[Saved data entries]

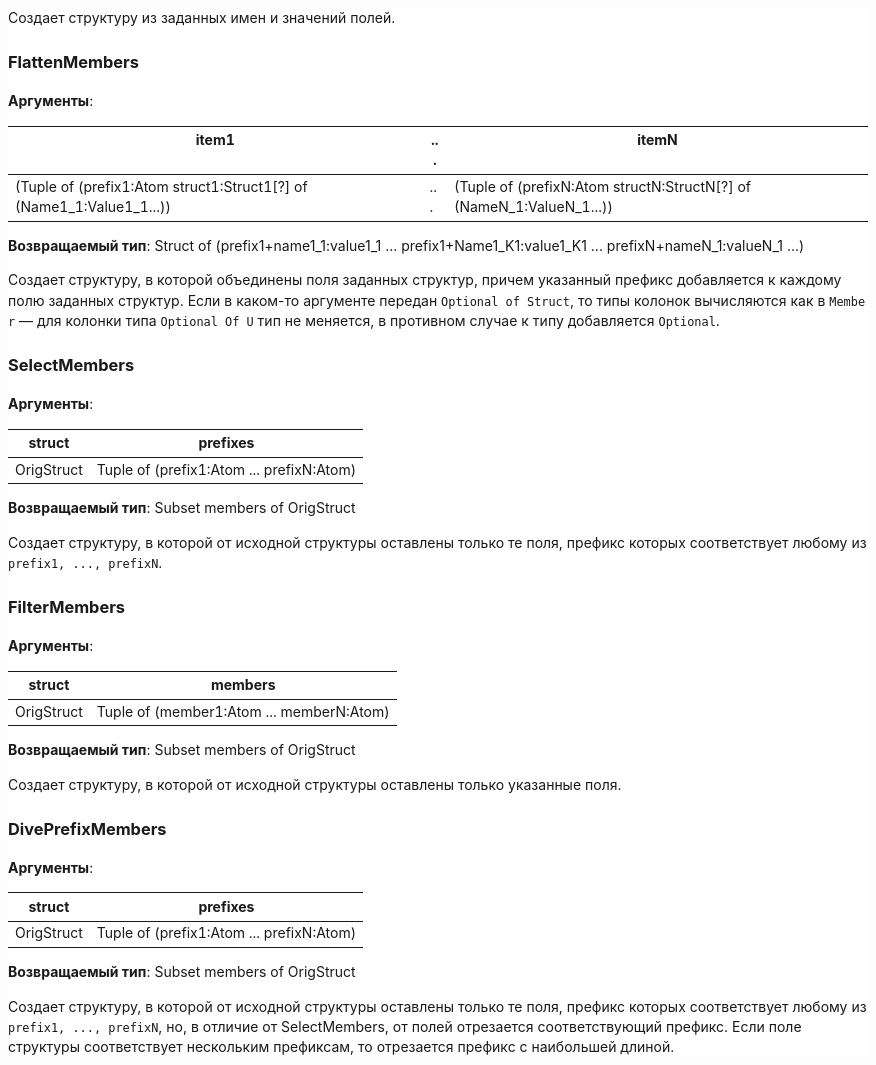 Создает структуру из заданных имен и значений полей.

### FlattenMembers
**Аргументы**:

| item1 | ... | itemN |
| --- | --- | --- |
| (Tuple of (prefix1:Atom struct1:Struct1[?] of (Name1_1:Value1_1...)) | ... | (Tuple of (prefixN:Atom structN:StructN[?] of (NameN_1:ValueN_1...)) |

**Возвращаемый тип**: Struct of (prefix1+name1_1:value1_1 ... prefix1+Name1_K1:value1_K1 ... prefixN+nameN_1:valueN_1 ...)

Создает структуру, в которой объединены поля заданных структур, причем указанный префикс добавляется к каждому полю заданных структур.
Если в каком-то аргументе передан `Optional of Struct`, то типы колонок вычисляются как в `Member` — для колонки типа `Optional Of U` тип не меняется, в противном случае к типу добавляется `Optional`.

### SelectMembers
**Аргументы**:

| struct | prefixes |
| --- | --- |
| OrigStruct | Tuple of (prefix1:Atom ... prefixN:Atom) |

**Возвращаемый тип**: Subset members of OrigStruct

Создает структуру, в которой от исходной структуры оставлены только те поля, префикс которых соответствует любому из `prefix1, ..., prefixN`.

### FilterMembers
**Аргументы**:

| struct | members |
| --- | --- |
| OrigStruct | Tuple of (member1:Atom ... memberN:Atom) |

**Возвращаемый тип**: Subset members of OrigStruct

Создает структуру, в которой от исходной структуры оставлены только указанные поля.

### DivePrefixMembers
**Аргументы**:

| struct | prefixes |
| --- | --- |
| OrigStruct | Tuple of (prefix1:Atom ... prefixN:Atom) |

**Возвращаемый тип**: Subset members of OrigStruct

Создает структуру, в которой от исходной структуры оставлены только те поля, префикс которых соответствует любому из `prefix1, ..., prefixN`, но, в отличие от SelectMembers, от полей отрезается соответствующий префикс. Если поле структуры соответствует нескольким префиксам, то отрезается префикс с наибольшей длиной.
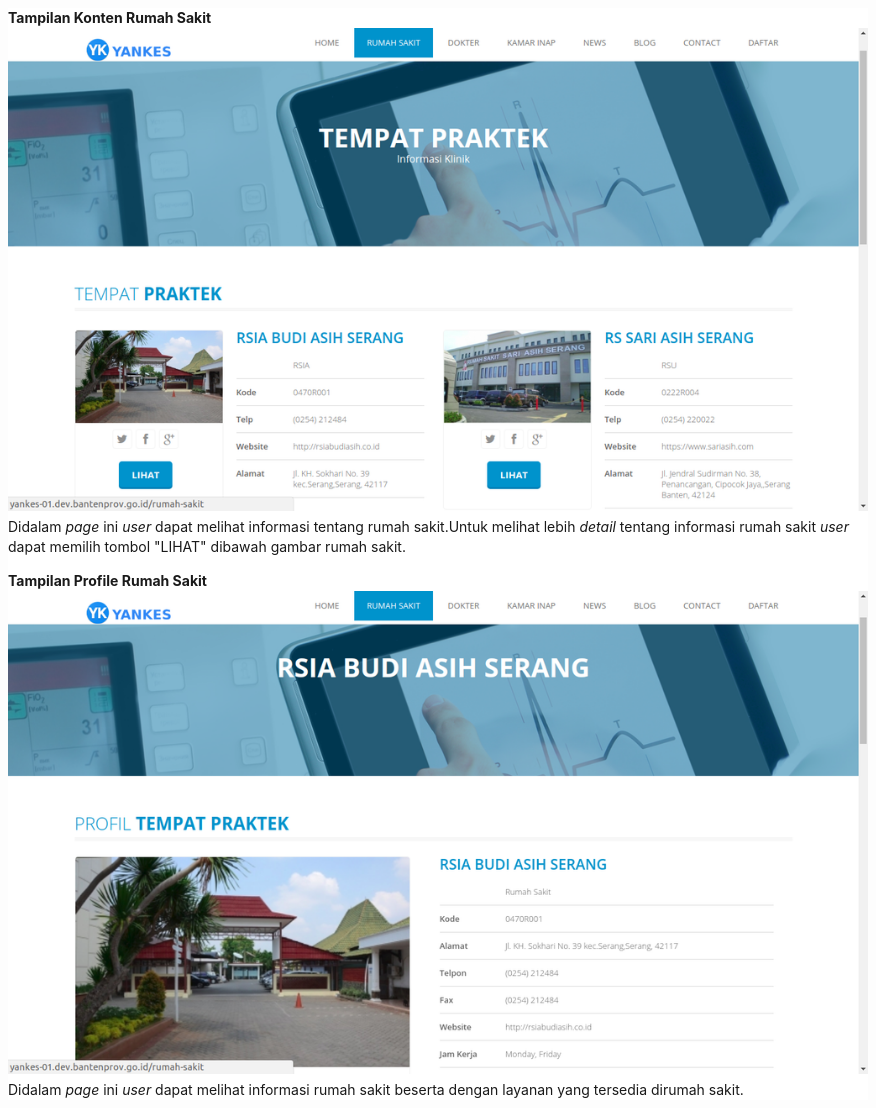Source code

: **Tampilan Konten Rumah Sakit**
[![Lihat Rumah Sakit](../images/20171124_konten-rumah-sakit.png)](../images/20171124_konten-rumah-sakit.png)
Didalam *page* ini *user* dapat melihat informasi tentang rumah sakit.Untuk melihat lebih *detail* tentang informasi rumah sakit *user* dapat memilih tombol "LIHAT" dibawah gambar rumah sakit.

**Tampilan Profile Rumah Sakit**
[![Lihat Profile Rumah Sakit](../images/20171124_profile-rumah-sakit.png)](../images/20171124_profile-rumah-sakit.png)
Didalam *page* ini *user* dapat melihat informasi rumah sakit beserta dengan layanan yang tersedia dirumah sakit.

Problem to work on. Give back the entries above exactly as they stand. Leave the images out.

Response to this exercise.
 Создает структуру из заданных имен и значений полей.

### FlattenMembers
**Аргументы**:

| item1 | ... | itemN |
| --- | --- | --- |
| (Tuple of (prefix1:Atom struct1:Struct1[?] of (Name1_1:Value1_1...)) | ... | (Tuple of (prefixN:Atom structN:StructN[?] of (NameN_1:ValueN_1...)) |

**Возвращаемый тип**: Struct of (prefix1+name1_1:value1_1 ... prefix1+Name1_K1:value1_K1 ... prefixN+nameN_1:valueN_1 ...)

Создает структуру, в которой объединены поля заданных структур, причем указанный префикс добавляется к каждому полю заданных структур.
Если в каком-то аргументе передан `Optional of Struct`, то типы колонок вычисляются как в `Member` — для колонки типа `Optional Of U` тип не меняется, в противном случае к типу добавляется `Optional`.

### SelectMembers
**Аргументы**:

| struct | prefixes |
| --- | --- |
| OrigStruct | Tuple of (prefix1:Atom ... prefixN:Atom) |

**Возвращаемый тип**: Subset members of OrigStruct

Создает структуру, в которой от исходной структуры оставлены только те поля, префикс которых соответствует любому из `prefix1, ..., prefixN`.

### FilterMembers
**Аргументы**:

| struct | members |
| --- | --- |
| OrigStruct | Tuple of (member1:Atom ... memberN:Atom) |

**Возвращаемый тип**: Subset members of OrigStruct

Создает структуру, в которой от исходной структуры оставлены только указанные поля.

### DivePrefixMembers
**Аргументы**:

| struct | prefixes |
| --- | --- |
| OrigStruct | Tuple of (prefix1:Atom ... prefixN:Atom) |

**Возвращаемый тип**: Subset members of OrigStruct

Создает структуру, в которой от исходной структуры оставлены только те поля, префикс которых соответствует любому из `prefix1, ..., prefixN`, но, в отличие от SelectMembers, от полей отрезается соответствующий префикс. Если поле структуры соответствует нескольким префиксам, то отрезается префикс с наибольшей длиной.
Source code

: **Tampilan Konten Rumah Sakit**
[![Lihat Rumah Sakit](../images/20171124_konten-rumah-sakit.png)](../images/20171124_konten-rumah-sakit.png)
Didalam *page* ini *user* dapat melihat informasi tentang rumah sakit.Untuk melihat lebih *detail* tentang informasi rumah sakit *user* dapat memilih tombol "LIHAT" dibawah gambar rumah sakit.

**Tampilan Profile Rumah Sakit**
[![Lihat Profile Rumah Sakit](../images/20171124_profile-rumah-sakit.png)](../images/20171124_profile-rumah-sakit.png)
Didalam *page* ini *user* dapat melihat informasi rumah sakit beserta dengan layanan yang tersedia dirumah sakit.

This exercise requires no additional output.